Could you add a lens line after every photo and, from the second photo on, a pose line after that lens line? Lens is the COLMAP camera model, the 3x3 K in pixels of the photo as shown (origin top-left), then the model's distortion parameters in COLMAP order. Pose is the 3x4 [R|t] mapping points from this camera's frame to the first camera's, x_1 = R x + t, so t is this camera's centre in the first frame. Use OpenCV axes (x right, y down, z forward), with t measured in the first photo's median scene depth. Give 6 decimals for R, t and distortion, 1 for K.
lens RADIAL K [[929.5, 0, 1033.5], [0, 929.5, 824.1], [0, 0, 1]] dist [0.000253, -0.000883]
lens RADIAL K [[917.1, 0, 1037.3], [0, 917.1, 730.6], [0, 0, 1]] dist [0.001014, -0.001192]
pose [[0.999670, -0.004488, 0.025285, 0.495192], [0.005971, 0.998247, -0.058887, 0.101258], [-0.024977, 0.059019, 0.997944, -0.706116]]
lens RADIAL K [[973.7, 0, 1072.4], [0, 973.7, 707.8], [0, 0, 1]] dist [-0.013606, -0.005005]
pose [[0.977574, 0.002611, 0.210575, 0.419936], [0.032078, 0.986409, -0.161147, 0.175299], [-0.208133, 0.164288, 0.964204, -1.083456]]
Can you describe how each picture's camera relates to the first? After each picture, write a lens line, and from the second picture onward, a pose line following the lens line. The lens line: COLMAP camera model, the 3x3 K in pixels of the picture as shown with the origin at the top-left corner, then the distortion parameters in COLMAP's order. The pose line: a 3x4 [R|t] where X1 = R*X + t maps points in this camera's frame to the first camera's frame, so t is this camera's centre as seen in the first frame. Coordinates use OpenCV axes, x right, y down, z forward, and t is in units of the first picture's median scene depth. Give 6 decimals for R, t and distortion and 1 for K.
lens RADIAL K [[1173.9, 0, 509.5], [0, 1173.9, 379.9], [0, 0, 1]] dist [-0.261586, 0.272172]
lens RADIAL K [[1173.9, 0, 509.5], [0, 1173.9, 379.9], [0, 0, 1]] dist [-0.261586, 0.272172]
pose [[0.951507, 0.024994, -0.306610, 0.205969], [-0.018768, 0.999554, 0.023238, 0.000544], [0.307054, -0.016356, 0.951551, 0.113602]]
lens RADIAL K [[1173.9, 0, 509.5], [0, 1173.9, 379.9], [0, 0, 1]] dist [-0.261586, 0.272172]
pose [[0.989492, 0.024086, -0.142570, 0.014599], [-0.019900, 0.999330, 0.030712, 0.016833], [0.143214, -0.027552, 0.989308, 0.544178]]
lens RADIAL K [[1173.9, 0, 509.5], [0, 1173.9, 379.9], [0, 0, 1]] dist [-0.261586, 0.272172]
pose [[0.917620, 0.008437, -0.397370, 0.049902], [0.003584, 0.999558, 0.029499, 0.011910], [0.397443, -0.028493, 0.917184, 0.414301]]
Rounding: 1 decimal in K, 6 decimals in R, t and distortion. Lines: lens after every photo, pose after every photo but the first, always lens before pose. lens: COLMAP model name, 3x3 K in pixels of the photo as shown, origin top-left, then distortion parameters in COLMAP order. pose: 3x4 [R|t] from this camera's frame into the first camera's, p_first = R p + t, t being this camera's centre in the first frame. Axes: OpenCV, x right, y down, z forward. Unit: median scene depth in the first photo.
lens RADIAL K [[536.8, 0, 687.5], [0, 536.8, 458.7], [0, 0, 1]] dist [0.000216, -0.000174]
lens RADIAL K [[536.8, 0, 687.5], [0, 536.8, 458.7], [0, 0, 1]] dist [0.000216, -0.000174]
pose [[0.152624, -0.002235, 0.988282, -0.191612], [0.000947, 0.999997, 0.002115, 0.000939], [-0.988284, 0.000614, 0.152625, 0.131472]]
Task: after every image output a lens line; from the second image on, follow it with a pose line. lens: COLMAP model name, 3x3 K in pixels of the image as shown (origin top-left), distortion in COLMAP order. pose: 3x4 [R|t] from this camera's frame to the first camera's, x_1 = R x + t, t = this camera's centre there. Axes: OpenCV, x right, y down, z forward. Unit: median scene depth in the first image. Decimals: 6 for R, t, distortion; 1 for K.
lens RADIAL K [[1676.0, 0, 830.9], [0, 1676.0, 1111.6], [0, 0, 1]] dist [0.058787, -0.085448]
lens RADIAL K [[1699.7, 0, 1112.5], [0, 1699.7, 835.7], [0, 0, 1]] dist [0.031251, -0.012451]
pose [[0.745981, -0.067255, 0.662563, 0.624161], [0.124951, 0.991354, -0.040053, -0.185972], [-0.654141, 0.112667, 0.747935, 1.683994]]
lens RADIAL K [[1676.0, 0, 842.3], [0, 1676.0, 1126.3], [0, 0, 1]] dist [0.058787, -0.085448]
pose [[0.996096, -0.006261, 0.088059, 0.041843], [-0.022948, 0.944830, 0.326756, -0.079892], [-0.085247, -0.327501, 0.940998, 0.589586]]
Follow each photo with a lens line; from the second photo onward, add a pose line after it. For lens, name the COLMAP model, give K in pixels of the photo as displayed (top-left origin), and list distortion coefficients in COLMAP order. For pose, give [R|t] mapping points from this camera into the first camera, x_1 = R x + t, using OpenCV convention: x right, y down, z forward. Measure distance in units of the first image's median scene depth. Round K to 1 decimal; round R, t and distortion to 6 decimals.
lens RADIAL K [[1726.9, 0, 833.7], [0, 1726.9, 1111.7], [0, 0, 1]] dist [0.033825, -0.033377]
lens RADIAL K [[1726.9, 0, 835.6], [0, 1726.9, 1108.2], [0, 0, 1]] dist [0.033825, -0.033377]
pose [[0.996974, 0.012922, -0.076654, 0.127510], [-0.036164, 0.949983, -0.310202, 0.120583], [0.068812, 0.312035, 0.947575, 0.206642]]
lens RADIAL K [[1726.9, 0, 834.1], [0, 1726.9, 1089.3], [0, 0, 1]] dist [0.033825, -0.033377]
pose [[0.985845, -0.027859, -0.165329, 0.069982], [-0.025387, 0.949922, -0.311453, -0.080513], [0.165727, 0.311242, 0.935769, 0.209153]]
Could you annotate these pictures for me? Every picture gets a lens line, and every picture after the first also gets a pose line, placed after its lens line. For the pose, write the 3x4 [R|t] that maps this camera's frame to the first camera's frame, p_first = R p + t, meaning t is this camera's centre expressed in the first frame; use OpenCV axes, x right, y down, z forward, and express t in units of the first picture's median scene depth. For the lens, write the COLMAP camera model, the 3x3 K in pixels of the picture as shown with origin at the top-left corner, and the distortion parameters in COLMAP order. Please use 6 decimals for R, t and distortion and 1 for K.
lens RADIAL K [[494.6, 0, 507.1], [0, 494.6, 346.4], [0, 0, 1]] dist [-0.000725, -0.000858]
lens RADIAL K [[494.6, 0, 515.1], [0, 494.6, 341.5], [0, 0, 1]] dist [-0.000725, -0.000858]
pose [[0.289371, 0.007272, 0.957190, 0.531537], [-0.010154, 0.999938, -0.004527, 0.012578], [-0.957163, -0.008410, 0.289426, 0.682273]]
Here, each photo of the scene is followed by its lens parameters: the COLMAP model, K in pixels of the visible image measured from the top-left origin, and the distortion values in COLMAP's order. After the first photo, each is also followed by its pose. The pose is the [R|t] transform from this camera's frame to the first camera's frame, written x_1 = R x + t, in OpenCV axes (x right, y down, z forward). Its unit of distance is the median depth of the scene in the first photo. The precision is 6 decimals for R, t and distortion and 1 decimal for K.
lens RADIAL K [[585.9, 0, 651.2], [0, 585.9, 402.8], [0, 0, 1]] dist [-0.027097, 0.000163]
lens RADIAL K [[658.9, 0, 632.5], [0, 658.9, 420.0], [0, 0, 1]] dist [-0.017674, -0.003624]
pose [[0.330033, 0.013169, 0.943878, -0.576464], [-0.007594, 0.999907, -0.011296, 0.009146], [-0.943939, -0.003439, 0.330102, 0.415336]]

#####

### What you will do
How many lines in the items above contain the word "that"? Reply with the number alone.

### Answer
2